◆ **To do**: Go through the entries below and count the lines where the word "most" appears; give only the count.

Stored data entries

= Beginning of Section =

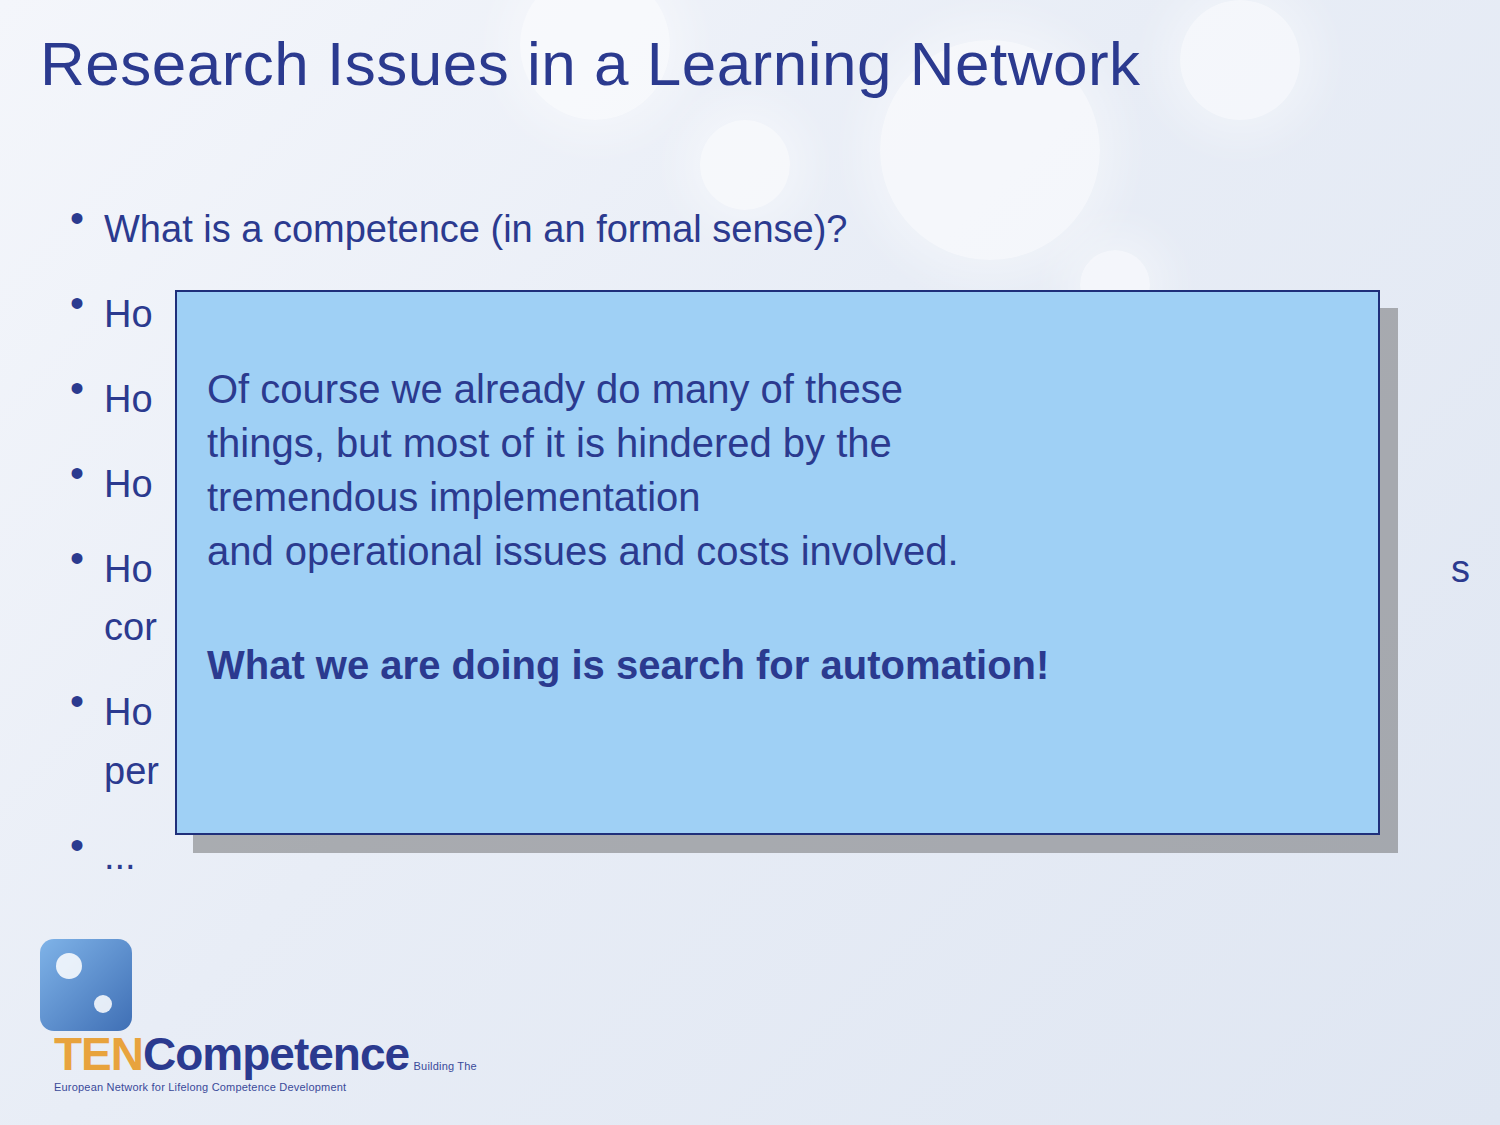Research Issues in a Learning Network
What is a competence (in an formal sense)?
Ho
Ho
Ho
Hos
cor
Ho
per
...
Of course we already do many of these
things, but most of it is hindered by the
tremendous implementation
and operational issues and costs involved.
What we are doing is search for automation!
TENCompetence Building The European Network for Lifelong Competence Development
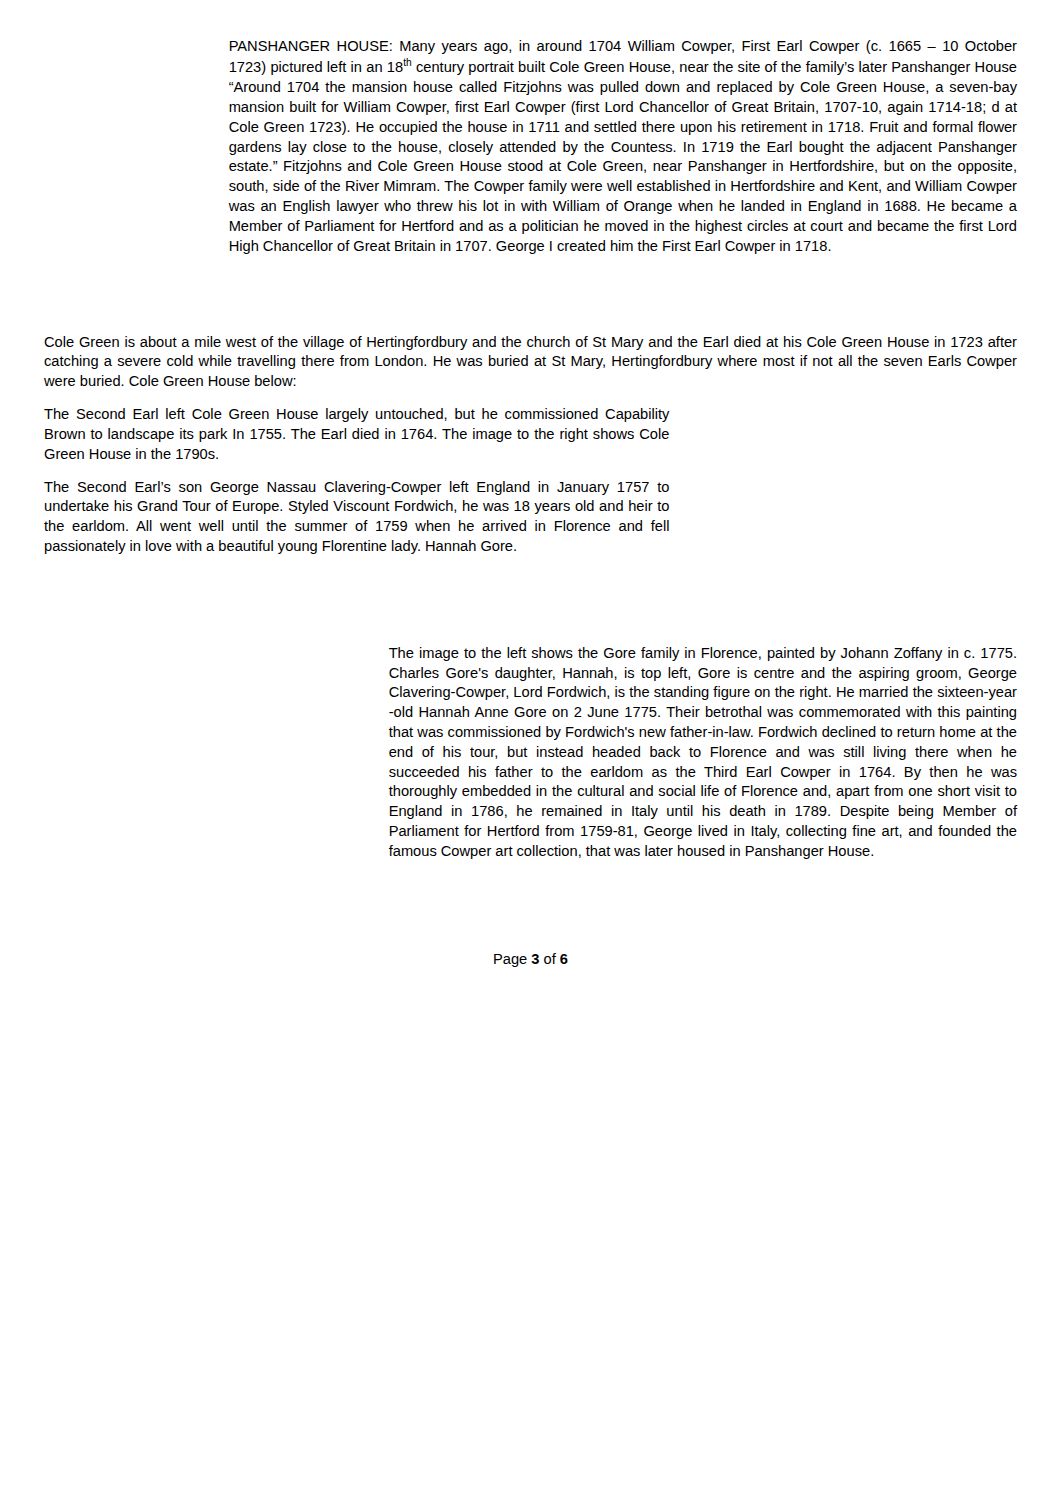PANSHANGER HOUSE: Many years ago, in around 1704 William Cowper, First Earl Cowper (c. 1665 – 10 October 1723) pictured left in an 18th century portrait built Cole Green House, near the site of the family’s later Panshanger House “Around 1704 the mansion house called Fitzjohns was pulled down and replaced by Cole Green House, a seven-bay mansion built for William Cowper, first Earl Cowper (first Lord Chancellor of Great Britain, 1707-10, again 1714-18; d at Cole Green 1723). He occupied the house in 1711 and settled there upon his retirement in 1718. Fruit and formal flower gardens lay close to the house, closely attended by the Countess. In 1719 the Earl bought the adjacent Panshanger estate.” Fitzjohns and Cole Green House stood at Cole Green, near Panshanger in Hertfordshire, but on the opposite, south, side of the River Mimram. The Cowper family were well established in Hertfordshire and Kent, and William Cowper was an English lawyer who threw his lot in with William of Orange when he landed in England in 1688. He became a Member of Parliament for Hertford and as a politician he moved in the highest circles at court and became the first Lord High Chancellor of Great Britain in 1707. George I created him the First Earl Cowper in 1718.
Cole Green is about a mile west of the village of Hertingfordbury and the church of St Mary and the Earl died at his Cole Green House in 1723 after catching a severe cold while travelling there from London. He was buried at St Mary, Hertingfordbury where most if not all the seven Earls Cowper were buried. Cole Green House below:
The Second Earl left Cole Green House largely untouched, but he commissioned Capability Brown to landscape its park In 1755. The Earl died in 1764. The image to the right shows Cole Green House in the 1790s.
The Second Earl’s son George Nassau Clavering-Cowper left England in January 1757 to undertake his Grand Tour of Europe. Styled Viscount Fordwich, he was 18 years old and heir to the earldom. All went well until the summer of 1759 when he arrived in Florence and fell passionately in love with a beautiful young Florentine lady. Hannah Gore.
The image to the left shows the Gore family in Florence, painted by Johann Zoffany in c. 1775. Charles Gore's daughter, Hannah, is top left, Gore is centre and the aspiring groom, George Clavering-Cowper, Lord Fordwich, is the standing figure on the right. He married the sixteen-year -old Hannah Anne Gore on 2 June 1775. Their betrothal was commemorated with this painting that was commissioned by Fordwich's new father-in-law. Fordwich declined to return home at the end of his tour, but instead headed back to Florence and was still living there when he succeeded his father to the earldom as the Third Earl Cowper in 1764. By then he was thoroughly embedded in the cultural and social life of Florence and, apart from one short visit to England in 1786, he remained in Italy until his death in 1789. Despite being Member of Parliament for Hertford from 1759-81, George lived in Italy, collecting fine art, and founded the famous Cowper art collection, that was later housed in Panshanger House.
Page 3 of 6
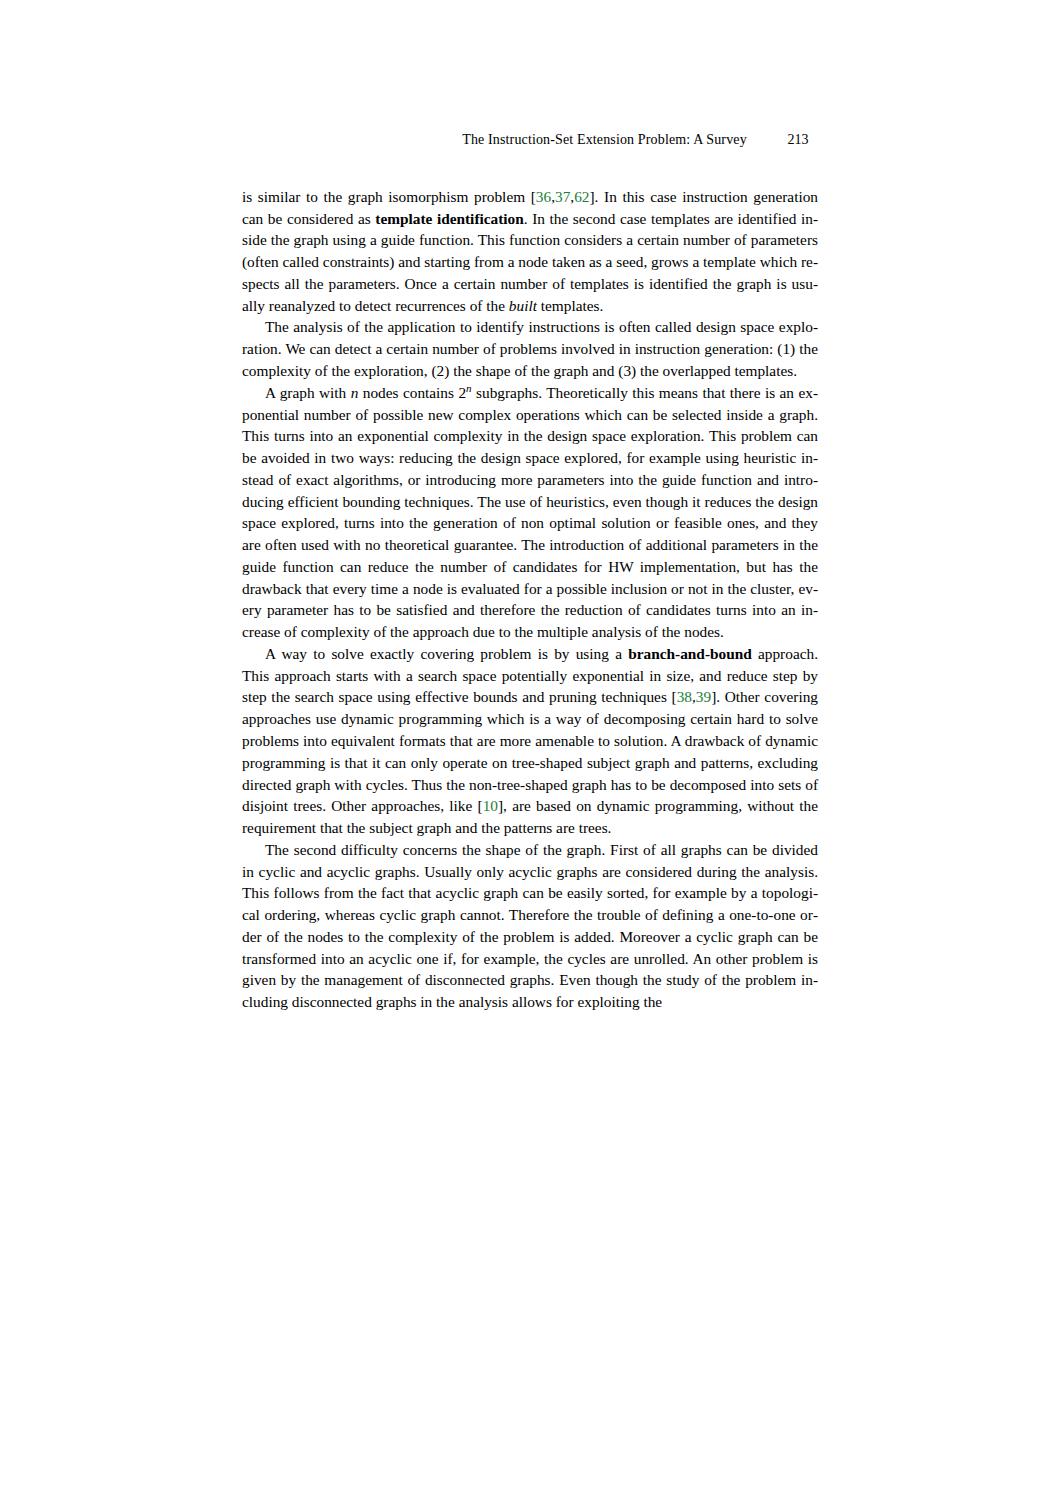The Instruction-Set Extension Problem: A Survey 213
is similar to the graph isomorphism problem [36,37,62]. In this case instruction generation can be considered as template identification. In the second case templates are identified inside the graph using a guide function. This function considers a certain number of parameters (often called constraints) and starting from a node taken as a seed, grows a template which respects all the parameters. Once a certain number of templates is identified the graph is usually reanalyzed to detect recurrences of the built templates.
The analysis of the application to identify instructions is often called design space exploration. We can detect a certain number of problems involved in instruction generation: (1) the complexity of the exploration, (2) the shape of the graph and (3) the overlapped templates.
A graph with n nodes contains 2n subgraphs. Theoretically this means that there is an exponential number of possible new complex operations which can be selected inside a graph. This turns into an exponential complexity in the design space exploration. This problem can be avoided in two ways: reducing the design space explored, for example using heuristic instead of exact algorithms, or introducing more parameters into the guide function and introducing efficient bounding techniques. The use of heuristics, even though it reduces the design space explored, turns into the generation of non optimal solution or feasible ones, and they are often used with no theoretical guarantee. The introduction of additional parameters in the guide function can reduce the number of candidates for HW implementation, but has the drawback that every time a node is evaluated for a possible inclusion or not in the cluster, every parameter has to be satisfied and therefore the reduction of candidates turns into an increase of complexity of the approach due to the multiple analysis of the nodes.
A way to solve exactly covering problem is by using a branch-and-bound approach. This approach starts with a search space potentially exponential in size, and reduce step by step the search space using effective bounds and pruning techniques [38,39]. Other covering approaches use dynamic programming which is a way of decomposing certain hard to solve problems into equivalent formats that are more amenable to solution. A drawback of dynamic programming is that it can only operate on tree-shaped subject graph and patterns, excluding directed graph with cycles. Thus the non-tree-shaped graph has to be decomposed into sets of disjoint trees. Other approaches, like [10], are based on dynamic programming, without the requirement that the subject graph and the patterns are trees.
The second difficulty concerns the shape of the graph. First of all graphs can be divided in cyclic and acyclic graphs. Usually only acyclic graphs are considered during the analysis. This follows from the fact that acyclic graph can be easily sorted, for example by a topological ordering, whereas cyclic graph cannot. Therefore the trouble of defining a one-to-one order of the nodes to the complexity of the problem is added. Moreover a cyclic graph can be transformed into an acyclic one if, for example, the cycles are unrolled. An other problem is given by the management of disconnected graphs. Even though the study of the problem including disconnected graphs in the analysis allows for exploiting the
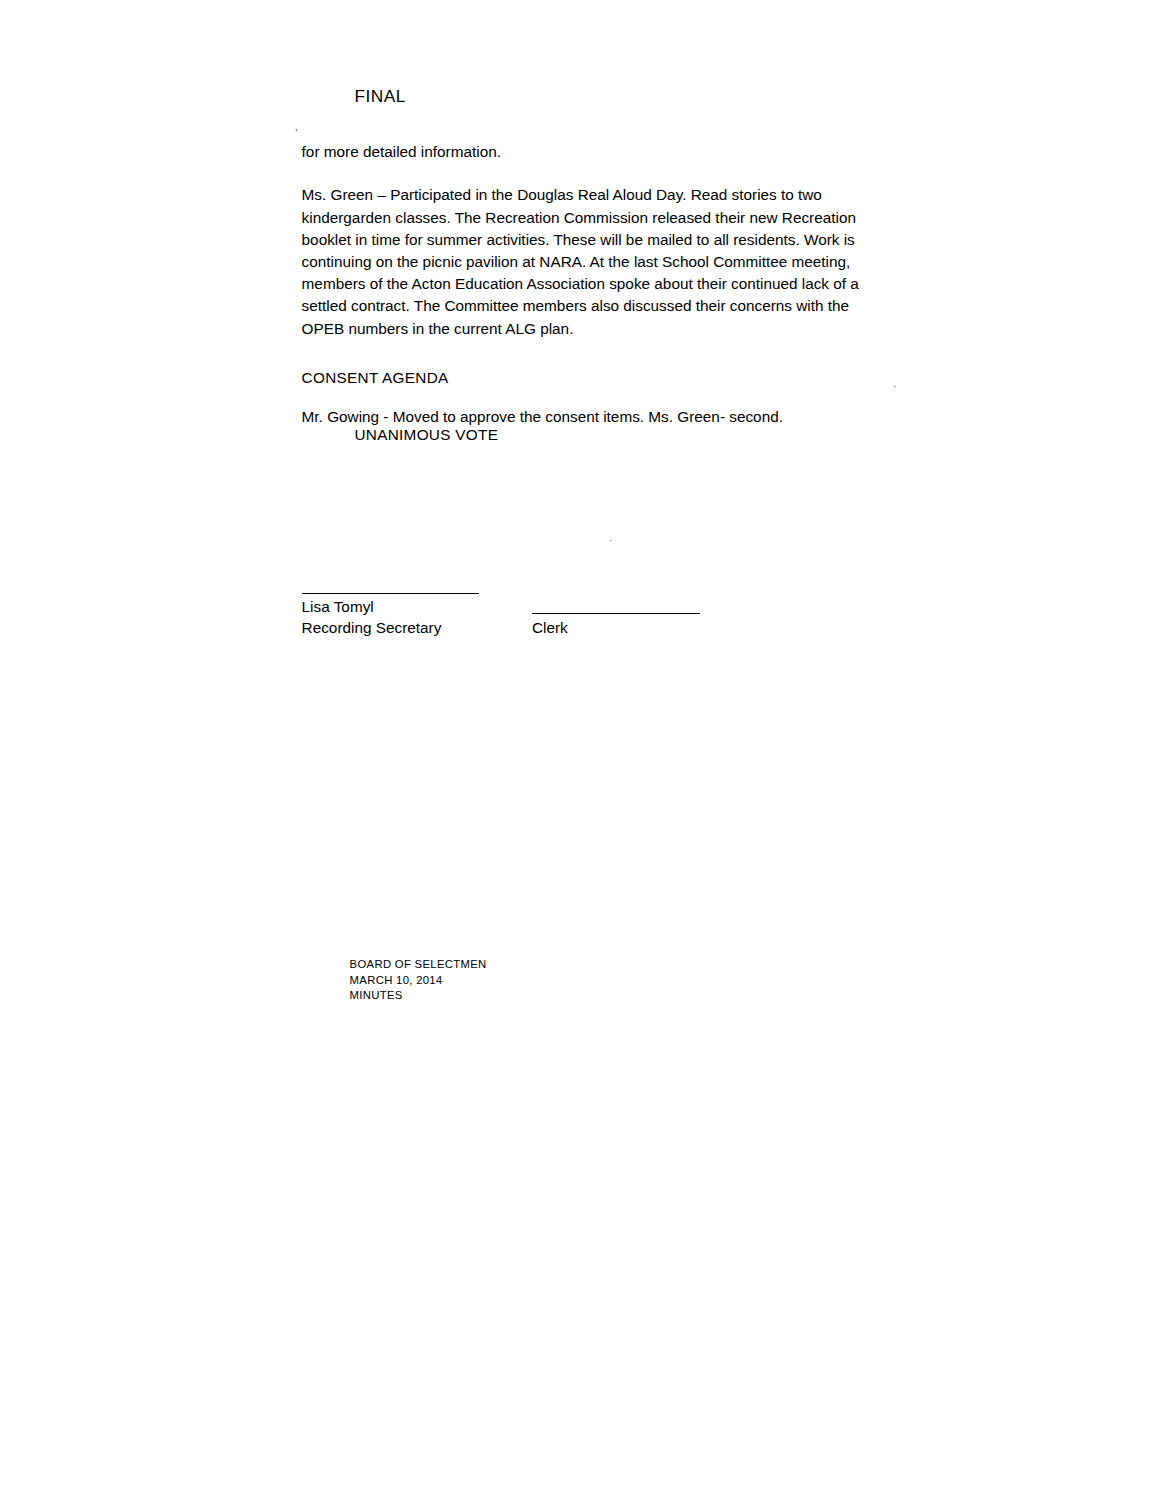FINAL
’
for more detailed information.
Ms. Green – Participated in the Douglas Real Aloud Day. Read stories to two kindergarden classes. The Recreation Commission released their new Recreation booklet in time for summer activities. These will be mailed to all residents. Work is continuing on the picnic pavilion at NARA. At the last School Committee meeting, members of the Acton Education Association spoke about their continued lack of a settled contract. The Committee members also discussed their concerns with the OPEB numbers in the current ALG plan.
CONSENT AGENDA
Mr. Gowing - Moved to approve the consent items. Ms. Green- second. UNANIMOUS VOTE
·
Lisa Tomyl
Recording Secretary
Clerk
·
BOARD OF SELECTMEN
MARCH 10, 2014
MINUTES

= End of Section =

◆ **Completed task**: 2